Beaucoup de commerçants évoquent un terrible dilemme: accueillir les migrants dans leur négoce et perdre leur clientèle habituelle ou bien tenter de refuser l'entrée aux migrants et se faire traiter de racistes ou poursuivre pour refus de vente.

Pour beaucoup, cette transformation du climat est dûe à leur trop grand nombre. Laurent Roussel, comme d'autres Calaisiens, avait l'habitude d'aider les migrants, notamment en rechargeant leurs portables dans son bar «Le Cabestan».

«Au début c'était convivial, je discutais avec eux.
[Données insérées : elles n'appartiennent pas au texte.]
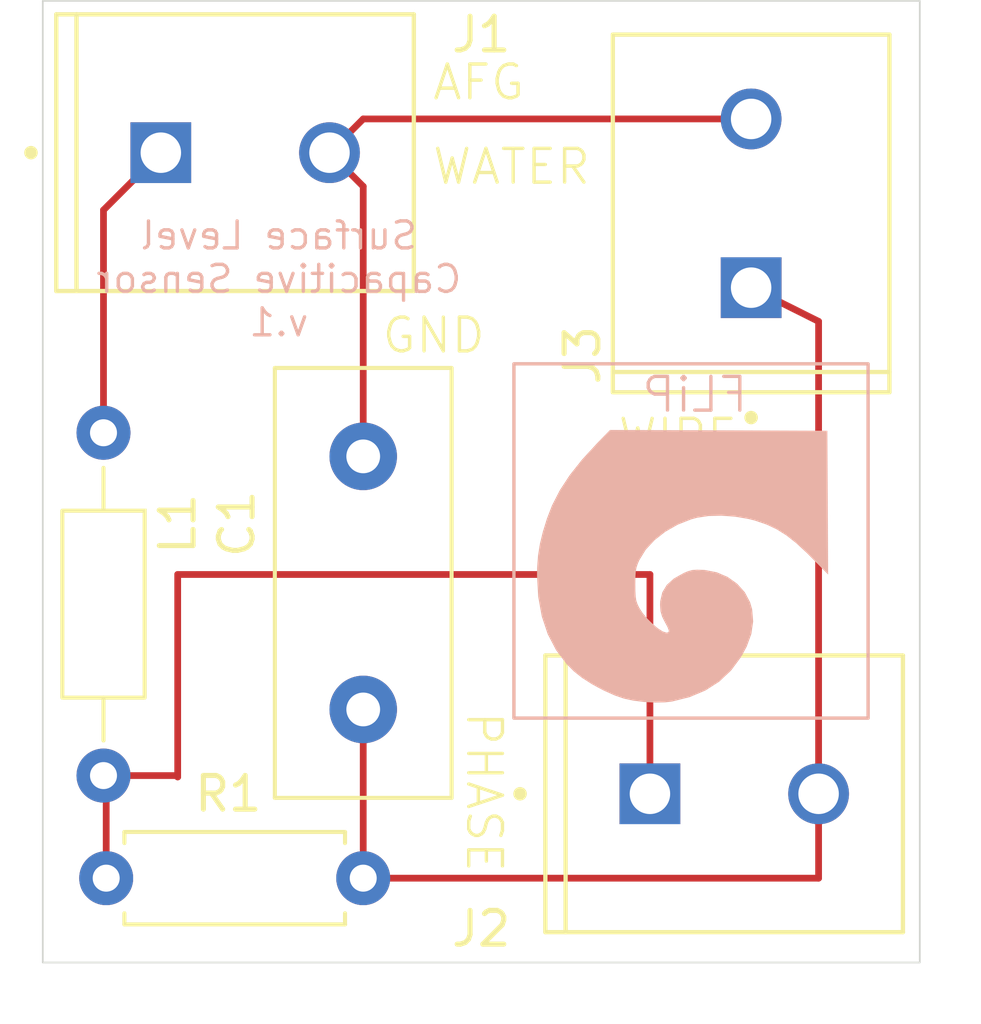
<source format=kicad_pcb>
(kicad_pcb
	(version 20241229)
	(generator "pcbnew")
	(generator_version "9.0")
	(general
		(thickness 1.6)
		(legacy_teardrops no)
	)
	(paper "A4")
	(layers
		(0 "F.Cu" signal)
		(2 "B.Cu" signal)
		(9 "F.Adhes" user "F.Adhesive")
		(11 "B.Adhes" user "B.Adhesive")
		(13 "F.Paste" user)
		(15 "B.Paste" user)
		(5 "F.SilkS" user "F.Silkscreen")
		(7 "B.SilkS" user "B.Silkscreen")
		(1 "F.Mask" user)
		(3 "B.Mask" user)
		(17 "Dwgs.User" user "User.Drawings")
		(19 "Cmts.User" user "User.Comments")
		(21 "Eco1.User" user "User.Eco1")
		(23 "Eco2.User" user "User.Eco2")
		(25 "Edge.Cuts" user)
		(27 "Margin" user)
		(31 "F.CrtYd" user "F.Courtyard")
		(29 "B.CrtYd" user "B.Courtyard")
		(35 "F.Fab" user)
		(33 "B.Fab" user)
		(39 "User.1" user)
		(41 "User.2" user)
		(43 "User.3" user)
		(45 "User.4" user)
	)
	(setup
		(pad_to_mask_clearance 0)
		(allow_soldermask_bridges_in_footprints no)
		(tenting front back)
		(pcbplotparams
			(layerselection 0x00000000_00000000_55555555_5755f5ff)
			(plot_on_all_layers_selection 0x00000000_00000000_00000000_00000000)
			(disableapertmacros no)
			(usegerberextensions no)
			(usegerberattributes yes)
			(usegerberadvancedattributes yes)
			(creategerberjobfile yes)
			(dashed_line_dash_ratio 12.000000)
			(dashed_line_gap_ratio 3.000000)
			(svgprecision 4)
			(plotframeref no)
			(mode 1)
			(useauxorigin no)
			(hpglpennumber 1)
			(hpglpenspeed 20)
			(hpglpendiameter 15.000000)
			(pdf_front_fp_property_popups yes)
			(pdf_back_fp_property_popups yes)
			(pdf_metadata yes)
			(pdf_single_document no)
			(dxfpolygonmode yes)
			(dxfimperialunits yes)
			(dxfusepcbnewfont yes)
			(psnegative no)
			(psa4output no)
			(plot_black_and_white yes)
			(sketchpadsonfab no)
			(plotpadnumbers no)
			(hidednponfab no)
			(sketchdnponfab yes)
			(crossoutdnponfab yes)
			(subtractmaskfromsilk no)
			(outputformat 1)
			(mirror no)
			(drillshape 0)
			(scaleselection 1)
			(outputdirectory "C:/Users/Marcelo/Documents/Facultad/Tesis de Licenciatura/Sensor Capacitivo/PCB/Área mínima/Gerbers/PCB_Bornera/")
		)
	)
	(net 0 "")
	(net 1 "Net-(C1-Pad1)")
	(net 2 "Net-(C1-Pad2)")
	(net 3 "Net-(J1-Pad1)")
	(net 4 "Net-(J2-Pad1)")
	(footprint "Resistor_THT:R_Axial_DIN0207_L6.3mm_D2.5mm_P7.62mm_Horizontal" (layer "F.Cu") (at 104.5 76 180))
	(footprint "2802836-2:TE_282836-2" (layer "F.Cu") (at 116 56 90))
	(footprint "2802836-2:TE_282836-2" (layer "F.Cu") (at 101 54.5))
	(footprint "2802836-2:TE_282836-2" (layer "F.Cu") (at 115.5 73.5))
	(footprint "Capacitor_THT:C_Disc_D12.5mm_W5.0mm_P7.50mm" (layer "F.Cu") (at 104.5 71 90))
	(footprint "Inductor_THT:L_Axial_L5.3mm_D2.2mm_P10.16mm_Horizontal_Vishay_IM-1" (layer "F.Cu") (at 96.8 62.8 -90))
	(footprint "LOGO" (layer "B.Cu") (at 113.5 67.5 180))
	(gr_rect
		(start 108.967511 60.756744)
		(end 119.467511 71.256744)
		(stroke
			(width 0.1)
			(type default)
		)
		(fill no)
		(layer "B.SilkS")
		(uuid "b1bcd811-6108-433e-b700-35af2c7ec046")
	)
	(gr_poly
		(pts
			(xy 95 50) (xy 121 50) (xy 121 78.5) (xy 95 78.5)
		)
		(stroke
			(width 0.05)
			(type solid)
		)
		(fill no)
		(layer "Edge.Cuts")
		(uuid "31cfd9c1-384c-455c-8195-596c10ee197b")
	)
	(gr_text "WATER"
		(at 106.5 55.5 0)
		(layer "F.SilkS")
		(uuid "00ea7d01-3ae8-43df-9d74-884eeeb0a8b4")
		(effects
			(font
				(size 1 1)
				(thickness 0.1)
			)
			(justify left bottom)
		)
	)
	(gr_text "PHASE"
		(at 107.5 71 270)
		(layer "F.SilkS")
		(uuid "3d801a73-929f-473c-9a6c-50ff64bf6429")
		(effects
			(font
				(size 1 1)
				(thickness 0.1)
			)
			(justify left bottom)
		)
	)
	(gr_text "AFG"
		(at 106.5 53 0)
		(layer "F.SilkS")
		(uuid "59e0e78d-e3a4-42d1-b55f-0297ac5298d8")
		(effects
			(font
				(size 1 1)
				(thickness 0.1)
			)
			(justify left bottom)
		)
	)
	(gr_text "GND"
		(at 105 60.5 0)
		(layer "F.SilkS")
		(uuid "d1ae0207-a700-47ba-b746-b1297f7ac0d5")
		(effects
			(font
				(size 1 1)
				(thickness 0.1)
			)
			(justify left bottom)
		)
	)
	(gr_text "WIRE"
		(at 112 63.5 0)
		(layer "F.SilkS")
		(uuid "d6376dbf-25af-45eb-8ef5-186b3016d0c6")
		(effects
			(font
				(size 1 1)
				(thickness 0.1)
			)
			(justify left bottom)
		)
	)
	(gr_text "FLiP\n"
		(at 115.967511 62.256744 -0)
		(layer "B.SilkS")
		(uuid "356f2bc6-01c8-43d4-a3ef-490d6fd92ba0")
		(effects
			(font
				(size 1 1)
				(thickness 0.1)
			)
			(justify left bottom mirror)
		)
	)
	(gr_text "Surface Level\nCapacitive Sensor\nv.1\n"
		(at 102 60 -0)
		(layer "B.SilkS")
		(uuid "74d11c6d-df98-4fd9-a009-3b2dd9dd16bf")
		(effects
			(font
				(size 0.8 0.8)
				(thickness 0.1)
			)
			(justify bottom mirror)
		)
	)
	(segment
		(start 118 59.5)
		(end 118 73.5)
		(width 0.2)
		(layer "F.Cu")
		(net 1)
		(uuid "0d74e190-79e9-4698-af04-df88f7de3c36")
	)
	(segment
		(start 116 58.5)
		(end 118 59.5)
		(width 0.2)
		(layer "F.Cu")
		(net 1)
		(uuid "10d9d465-066e-4367-b2ce-8f6cb465fbe9")
	)
	(segment
		(start 118 76)
		(end 118 73.5)
		(width 0.2)
		(layer "F.Cu")
		(net 1)
		(uuid "3bc4287d-7e0a-40f6-bda9-eb94f47d3269")
	)
	(segment
		(start 104.5 76)
		(end 118 76)
		(width 0.2)
		(layer "F.Cu")
		(net 1)
		(uuid "8dff7905-a841-4fa0-bb5f-a095fecd74ef")
	)
	(segment
		(start 104.5 76)
		(end 104.5 71)
		(width 0.2)
		(layer "F.Cu")
		(net 1)
		(uuid "c5971b64-8528-4c92-b48a-c3600b0a4675")
	)
	(segment
		(start 104.5 55.5)
		(end 103.5 54.5)
		(width 0.2)
		(layer "F.Cu")
		(net 2)
		(uuid "5c3aa369-d562-41f7-8607-501737a3ac58")
	)
	(segment
		(start 103.5 54.5)
		(end 104.5 53.5)
		(width 0.2)
		(layer "F.Cu")
		(net 2)
		(uuid "ad69b1ee-0295-4f61-8b14-02befb12f2ef")
	)
	(segment
		(start 104.5 53.5)
		(end 116 53.5)
		(width 0.2)
		(layer "F.Cu")
		(net 2)
		(uuid "c8ff9ed6-4d3a-4ed6-9007-e9eae79ed67e")
	)
	(segment
		(start 104.5 63.5)
		(end 104.5 55.5)
		(width 0.2)
		(layer "F.Cu")
		(net 2)
		(uuid "eae14504-8c53-4224-a991-a81668137122")
	)
	(segment
		(start 96.8 56.2)
		(end 98.5 54.5)
		(width 0.2)
		(layer "F.Cu")
		(net 3)
		(uuid "bac58c74-b5cc-4119-907f-a0860fef9683")
	)
	(segment
		(start 96.8 62.8)
		(end 96.8 56.2)
		(width 0.2)
		(layer "F.Cu")
		(net 3)
		(uuid "d1404778-23d1-4df9-90e3-57f4ebbb9fd7")
	)
	(segment
		(start 99 73)
		(end 99 67)
		(width 0.2)
		(layer "F.Cu")
		(net 4)
		(uuid "08f0ec87-cfec-4b51-9abc-4e3bf483df89")
	)
	(segment
		(start 98.96 72.96)
		(end 99 73)
		(width 0.2)
		(layer "F.Cu")
		(net 4)
		(uuid "0d598b78-327e-4c61-b081-adae5b487293")
	)
	(segment
		(start 99 67)
		(end 113 67)
		(width 0.2)
		(layer "F.Cu")
		(net 4)
		(uuid "1d237d77-8533-4398-8417-c02ed283144a")
	)
	(segment
		(start 96.88 76)
		(end 96.88 73.04)
		(width 0.2)
		(layer "F.Cu")
		(net 4)
		(uuid "5b456df0-3575-4543-8c54-56796ba89db7")
	)
	(segment
		(start 113 67)
		(end 113 73.5)
		(width 0.2)
		(layer "F.Cu")
		(net 4)
		(uuid "71e7b177-a347-42d4-b3ce-aa18c88a6d25")
	)
	(segment
		(start 96.88 73.04)
		(end 96.8 72.96)
		(width 0.2)
		(layer "F.Cu")
		(net 4)
		(uuid "c51d677f-dda9-4be5-aaa7-680b040305ca")
	)
	(segment
		(start 96.8 72.96)
		(end 98.96 72.96)
		(width 0.2)
		(layer "F.Cu")
		(net 4)
		(uuid "df2add5b-7fa9-41ba-a67c-f1135986d500")
	)
	(embedded_fonts no)
)

</source>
Mais à présent ils sont trop nombreux et présents dans chaque quartier et consomment plus d'alcool dans la rue qu'avant», explique cet élu municipal de l'opposition (PC-PG).

- 'Plus rien à voir' -

A l'hôtel de ville, orné d'un imposant beffroi en bichromie de pierre et de brique, l'adjoint au maire en charge de la sécurité, Philippe Mignonet, «reconnaît depuis ces dernières semaines une augmentation de petits délits (commis) par les migrants».

«Avant, il y avait surtout des rixes entre eux, désormais depuis 2-3 mois, il y a un changement d'atmosphère», dit-il.

Le premier adjoint de la mairie UMP, Emmanuel Agius, déplore la transformation de sa ville natale et «le ras-le-bol de la population». «Mais ce n'est pas le chaos touristique ou économique», explique l'élu.

Selon lui, le secteur du tourisme est en hausse de 40% par rapport à 2013 en raison principalement des croisiéristes et aucun investisseur n'a mis fin à un contrat en raison de la détérioration de l'image de la sous-préfecture du Pas-de-Calais.

Sur le perron de l'hôtel de ville, à quelques mètres de la fameuse statue des Bourgeois de Calais de Rodin, Manuel a le cœur gros.

«L'ambiance est complètement plombée, dans la rue on croise des migrants ou des CRS», explique cet employé de bureau de 45 ans, qui ne peut plus aller pêcher avec son fils «car le canal est squatté par les migrants».

Et de confier, nostalgique. «Ici même, en 2000, tout Calais faisait la fête après l'aventure en Coupe de France. Aujourd'hui, ça n'a plus rien à voir.»